§ Text
Welcome to Level1Analytics

The signs were clear in early 2006 that we were headed for a crisis

Excerpts from: “Analyzing Home Price Trends: Do Real Estate Values Always go Up?”

Secondary Market Executive; January 2006; Dr. Thomas J. Healy CMB

  • Modest Household growth – Goldman Sachs economists have pointed out that investment in residential real estate is at a 40-year high, yet the number of households is growing at its slowest pace in 40 years. This may very well create excess supply.
  • Easy money – According to the Economist (6/18/05), 42% of all first-time buyers and 25% of all buyers made no down-payment on their home purchases last year. Additionally, homebuyers can get 105% loans to cover buying costs. And, increasingly, little or no documentation of a borrower’s assets, employment and income is required for a loan.
  • Innovative Products – Interest-only, multiple payment option, forty year term and negative amortization loans also add to the home-buying and refinancing exuberance.  Over 60% of all new mortgages in California, and one-third nationwide are interest-only or neg-am.  Also, these exotic products are usually adjustable-rate mortgages (ARMs).  ARMs have risen to half of all mortgages in those states with the largest price increases, which may present difficulties when interest rates start to rise.

§ Data provided
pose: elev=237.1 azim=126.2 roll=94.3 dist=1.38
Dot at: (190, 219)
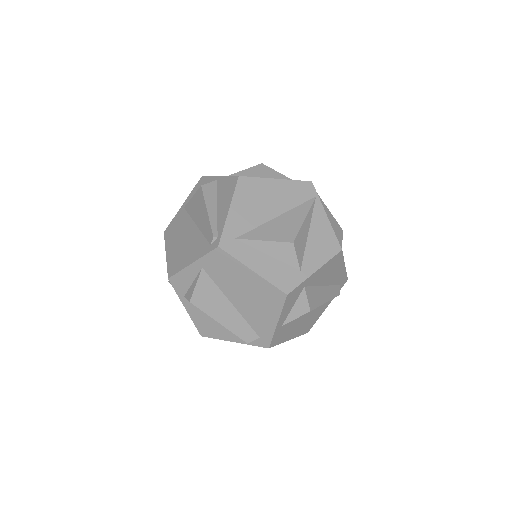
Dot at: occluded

§ Instruction A
Repeat the home-price excerpt word for word from "Welcome to Level1Analytics" up to and including "for a loan.".
§ Instruction B
According to the home-price excerpt, what percentage of all first-time buyers made no down-payment on their home purchases last year?
Rely on the home-price excerpt alone.

§ Result A
Welcome to Level1Analytics

The signs were clear in early 2006 that we were headed for a crisis

Excerpts from: “Analyzing Home Price Trends: Do Real Estate Values Always go Up?”

Secondary Market Executive; January 2006; Dr. Thomas J. Healy CMB

  • Modest Household growth – Goldman Sachs economists have pointed out that investment in residential real estate is at a 40-year high, yet the number of households is growing at its slowest pace in 40 years. This may very well create excess supply.
  • Easy money – According to the Economist (6/18/05), 42% of all first-time buyers and 25% of all buyers made no down-payment on their home purchases last year. Additionally, homebuyers can get 105% loans to cover buying costs. And, increasingly, little or no documentation of a borrower’s assets, employment and income is required for a loan.

§ Result B
42%